#BalanceTonDev’
Hélasn rien de nouveau ni de très surprenant : les critiques à l’encontre de The Last of Us Part II ont été une excellente opportunité pour les militants de la droite de venir vomir leur haine des libertés, qu’ils aient joué au jeu ou pas d’ailleurs. Le dernier jeu de Naughty Dog leur a surtout servi de prétexte et de crachoir.
On sait que la communauté des « gamers » a cette tendance à abriter en son sein bon nombre de personnages toxiques, comme on les qualifie aujourd’hui : agressifs, insultants, misogynes, homophobes… Ils ne sont peut-être pas les plus nombreux, mais ils sont certainement les plus bruyants. Il suffit d’aller faire un tour sur les forums de JeuxVideo.com, ou dans les commentaires que reçoivent les streameuses, pour s’en convaincre. Car leurs cibles préférées sont souvent les filles. Est-il nécessaire de rappeler les événements du gamergate ?
Dans cette ambiance délétère dont le jeu vidéo a beaucoup de mal à se défaire (mais essaie-t-il seulement ?), il était étonnant que le mouvement #MeToo n’ait pas gagné l’industrie. Ce n’était qu’une histoire de temps.
Depuis quelques jours, plusieurs studios sont en effet empêtrés dans des histoires de harcèlement sexuel, racisme et même de viol. Ce sont plusieurs accusations à l’encontre de Chris Avelonne qui ont allumé la mèche. Scénariste vétéran du jeu vidéo, il a débuté sa carrière chez Interplay, et a depuis participé à l’écriture de jeux comme Fallout: New Vegas, Star Wars: KOTOR 2, Divinity: Original Sin 2, Into The Breach, ou plus récemment Star Wars Jedi: Fallen Order ou Vampire: The Masquerade – Bloodlines 2. Pas n’importe qui, donc. Ce qui n’a pas empêché les différentes sociétés avec lesquelles il travaillait jusqu’à il y a quelques jours de s’en séparer devant le sérieux des multiples accusations d’agressions sexuelles dont il faisait l’objet.
Mais contrairement à l’affaire Alec Holowka (Nights in the Wood) l’année dernière, l’histoire ne s’arrête pas au licenciement du bonhomme. Meghna Jayanth, narrative-designer ayant travaillé sur Horizon: Zero Dawn ou This War of Mine, compile depuis quelques jours sur son fil Twitter des témoignages de harcèlements et d’agressions sexuelles.
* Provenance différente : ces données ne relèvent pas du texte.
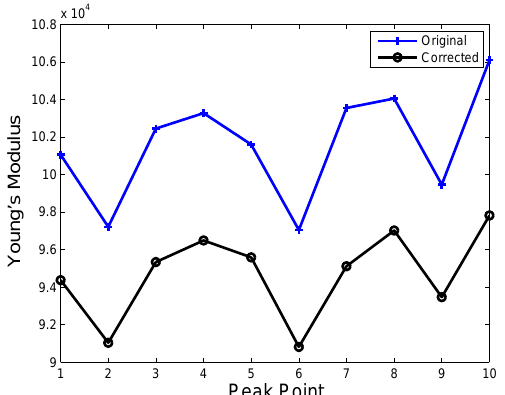
Figure 16. Young’s modulus (YM) for the ’no hard inclusion’ case. The blue curve denotes the YM by original force measured by sensor, and the black curve indicates the YM by compensated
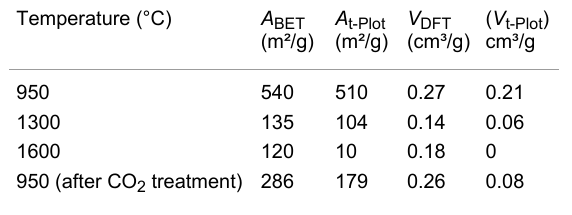
With the observed capillary condensation at high relative pres- sure, the adsorption isotherm of carbon tubes ( 4 ) (Figure 6a)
Et le moins qu’on puisse dire, c’est que le spectre des coupables est large. Pas étonnant d’avoir une communauté aussi toxique quand on voit le profil des gens aux manettes. Insomniac (Marvel’s Spider-Man, studio fraîchement acquis par Sony) est ainsi accusé d’avoir couvert des agresseurs pour sauvegarder des carrières en sacrifiant les victimes.
Ubisoft, de son côté, a vu plusieurs de ses employés de premier plan accusés de harcèlement sexuel et d’agressions. Le responsable des relations publiques de l’entreprise (aux États-Unis) a ainsi été accusé d’avoir un « comportement de prédateur » (« predatory behavior« ), et Ubisoft s’est séparé d’Ashraf Ismail, l’homme derrière Assassin’s Creed: Origins, Assassin’s Creed IV: Black Flag, et surtout Assassin’s Creed: Valhalla, suite à des accusations venant notamment de fans beaucoup plus jeunes. Des accusations de racisme et d’homophobie émanant de chez Ubisoft Sofia sont venues s’ajouter à la litanie de la honte.
Ubisoft a d’ailleurs publié un communiqué de presse pour tenter un damage-control du désespoir, expliquant prendre ces accusations très au sérieux et avoir fait appel à un consultant extérieur pour l’aider à mettre en place les mesures nécessaires.
Le pire dans ces affaires, c’est que – comme pour l’affaire Weinstein – probablement tout le monde était au courant. Nous-mêmes, joueurs et grand public, ne sommes même pas surpris, aussi triste que ce soit, tant les comportements sexistes sont banalisés dans le secteur. Et si les studios réagissent aujourd’hui, c’est malheureusement probablement plus pour protéger les sorties de leurs jeux respectifs (Vampire Bloodlines 2, AC: Valhalla, Spider-Man: Miles Morales, etc.) que pour créer un environnement de travail sain.
Si on apprécie que la diversité et l’ouverture d’esprit soient plus régulièrement présentes au sein des œuvres vidéoludiques, il serait temps que ces valeurs intègrent aussi les équipes de développement et l’industrie de manière générale pour ce qu’elles sont vraiment, et non plus pour leur apport marketing.